How about the BlockingQueue I did a while ago?

http://apichange.codeplex.com/SourceControl/changeset/view/76c98b8c7311#ApiChange.Api%2fsrc%2fInfrastructure%2fBlockingQueue.cs

It should do fine without any exceptions. The current queue does simply close the event on dispose which might not be what you want. You might want do enque a null and wait until all items were processed. Apart from this it should suit your needs.

using System.Collections.Generic;
using System.Collections;
using System.Threading;
using System;

namespace ApiChange.Infrastructure
{

    /// <summary>
    /// A blocking queue which supports end markers to signal that no more work is left by inserting
    /// a null reference. This constrains the queue to reference types only. 
    /// </summary>
    /// <typeparam name="T"></typeparam>
    public class BlockingQueue<T> : IEnumerable<T>, IEnumerable, IDisposable where T : class
    {
        /// <summary>
        /// The queue used to store the elements
        /// </summary>
        private Queue<T> myQueue = new Queue<T>();
        bool myAllItemsProcessed = false;
        ManualResetEvent myEmptyEvent = new ManualResetEvent(false);

        /// <summary>
        /// Deques an element from the queue and returns it.
        /// If the queue is empty the thread will block. If the queue is stopped it will immedieately
        /// return with null.
        /// </summary>
        /// <returns>An object of type T</returns>      
        public T Dequeue()
        {
            if (myAllItemsProcessed)
                return null;

            lock (myQueue)
            {
                while (myQueue.Count == 0) 
                {
                    if(!Monitor.Wait(myQueue, 45))
                    {
                        // dispatch any work which is not done yet
                        if( myQueue.Count > 0 )
                            continue;
                    }

                    // finito 
                    if (myAllItemsProcessed)
                    {
                        return null;
                    }
                }

                T result = myQueue.Dequeue();
                if (result == null)
                {
                    myAllItemsProcessed = true;
                    myEmptyEvent.Set();
                }
                return result;
            }
        }

        /// <summary>
        /// Releases the waiters by enqueuing a null reference which causes all waiters to be released. 
        /// The will then get a null reference as queued element to signal that they should terminate.
        /// </summary>
        public void ReleaseWaiters()
        {
            Enqueue(null);
        }

        /// <summary>
        /// Waits the until empty.

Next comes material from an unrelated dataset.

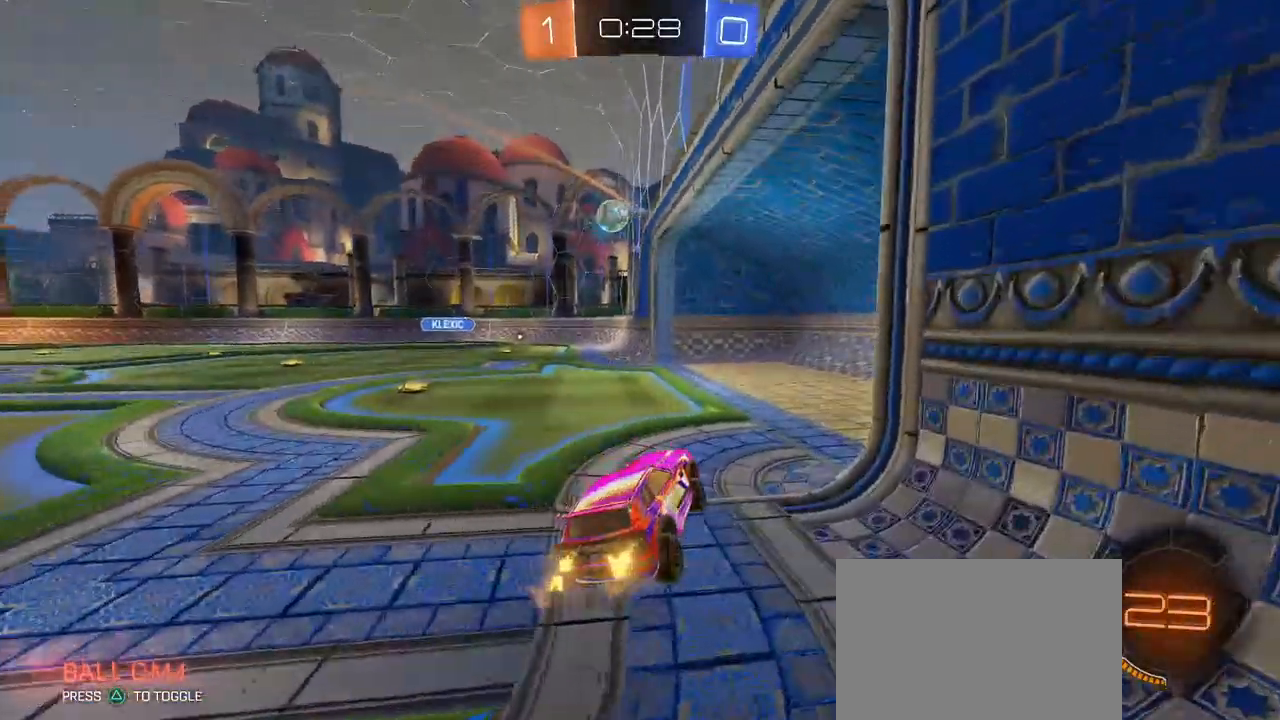
{"buttons": ["R1"], "left_stick": "left", "right_stick": "center", "events": [[33, "left_stick", "left"], [383, "R1", "down"]]}
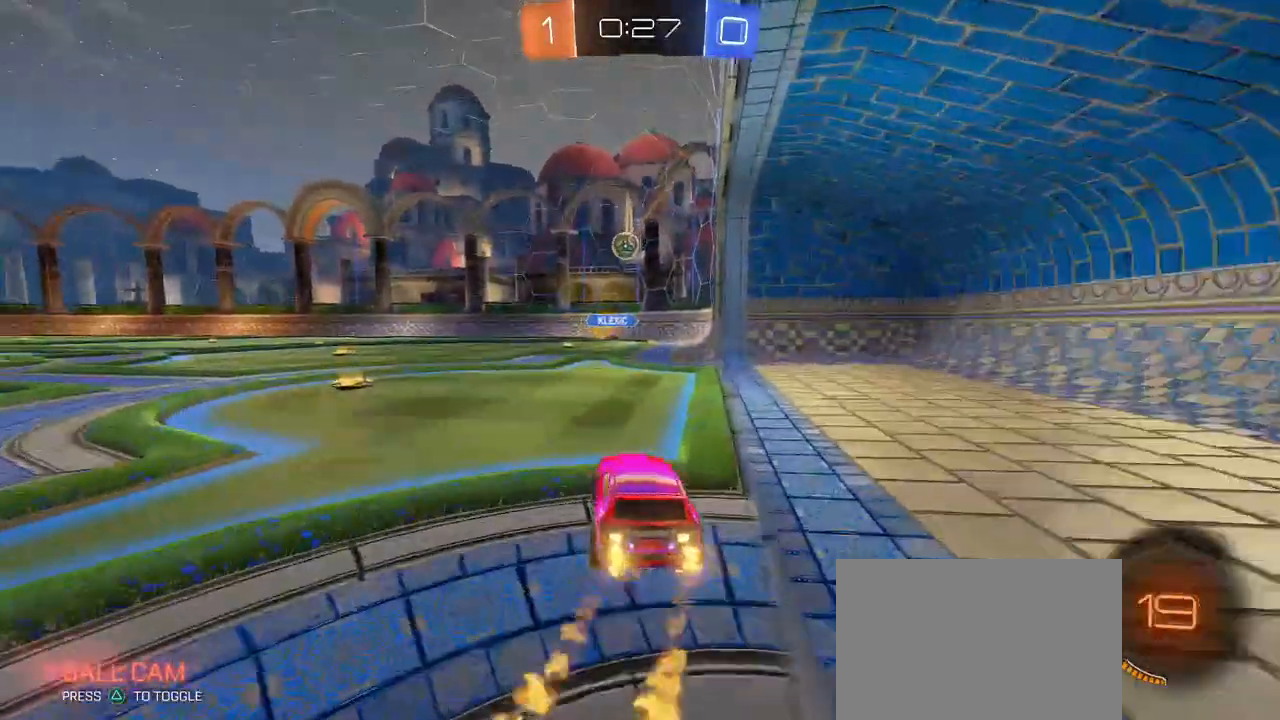
{"buttons": ["R1"], "left_stick": "center", "right_stick": "center", "events": [[483, "left_stick", "center"]]}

This does not mean that all items are already process. Only that
        /// the queue contains no more pending work. 
        /// </summary>
        public void WaitUntilEmpty()
        {
            myEmptyEvent.WaitOne();
        }

        /// <summary>
        /// Adds an element of type T to the queue. 
        /// The consumer thread is notified (if waiting)
        /// </summary>
        /// <param name="data_in">An object of type T</param>      
        public void Enqueue(T data_in)
        {
            lock (myQueue)
            {
                myQueue.Enqueue(data_in);
                Monitor.PulseAll(myQueue);
            }
        }

        /// <summary>
        /// Returns an IEnumerator of Type T for this queue
        /// </summary>
        /// <returns></returns>    
        IEnumerator<T> IEnumerable<T>.GetEnumerator()
        {
            while (true)
            {
                T item = Dequeue();
                if (item == null)
                    break;
                else
                    yield return item;
            }
        }

        /// <summary>
        /// Returns a untyped IEnumerator for this queue
        /// </summary>
        /// <returns></returns>     
        IEnumerator IEnumerable.GetEnumerator()
        {
            return ((IEnumerable<T>)this).GetEnumerator();
        }


        #region IDisposable Members

        /// <summary>
        /// Closes the EmptyEvent WaitHandle.
        /// </summary>
        public void Dispose()
        {
            myEmptyEvent.Close();
        }

        #endregion
    }
}
Blondie answered 16/6, 2012 at 10:52 Comment(6)
Sorry, way off the mark for what I need. Monitor.Wait is massively slower than BlockingCollection, and you're even adding a minimum latency of 45ms if it has to wait for an item. Performance just not good enough here (unless I am missing something?). You don't explicitly say how to cancel (is it with that bool flag?) and the queue isn't of fixed length! I need Enqueue to block if the queue is full.. but be cancellable! (Kind of the whole point!)Beltane
Hi Kiren, did you measure it? And no 45ms is not the minimum latency but the exact opposite. Cancellation is done via an Enque(null) which will lead to processing of all elements until the null element is dequeued. You are right that it is not bounded but that is easy to add as an check during the enque operation. If you get into saturation quite often then the difference between lock free collections and collections with explicit locking will not matter anymore since you are waiting for the items to be processed by your processor.Blondie
Hi Alois, if your Enqueue is blocking because the queue is full, it's not possible to enqueue an additional null. The enqueue operation needs to be block but be cancellable, too. Can you suggest anything for that?Beltane
I would do a check for null in my Enqueue method and enqueue this anyway regardless of the current queue count. I know it sounds rather obvious but that is the way I would do it. Nothing bad will happen if you have one more element in the queue than the max count (at least not if you do not try some really weird stuff).Blondie
But the null will be at the back of the queue. So it won't cancel immediately, it would process the entire queue (20,000 items in this case) before cancelling. That's not a 'cancel' operation, is it?Beltane
You could add a ClearAndCancel method which takes a lock on the queue, clears the queue and then enqueues a null reference. The effect will be the one you want. As added bonus your object references will be cleaned up faster by the GC.Blondie
J
1

You cound signal the end of a batch by setting a flag on the last item (add a IsLastItem bool property to it or wrap it). Or you might send a null as last item (not sure if a null goes through the blockingcollection correctly though).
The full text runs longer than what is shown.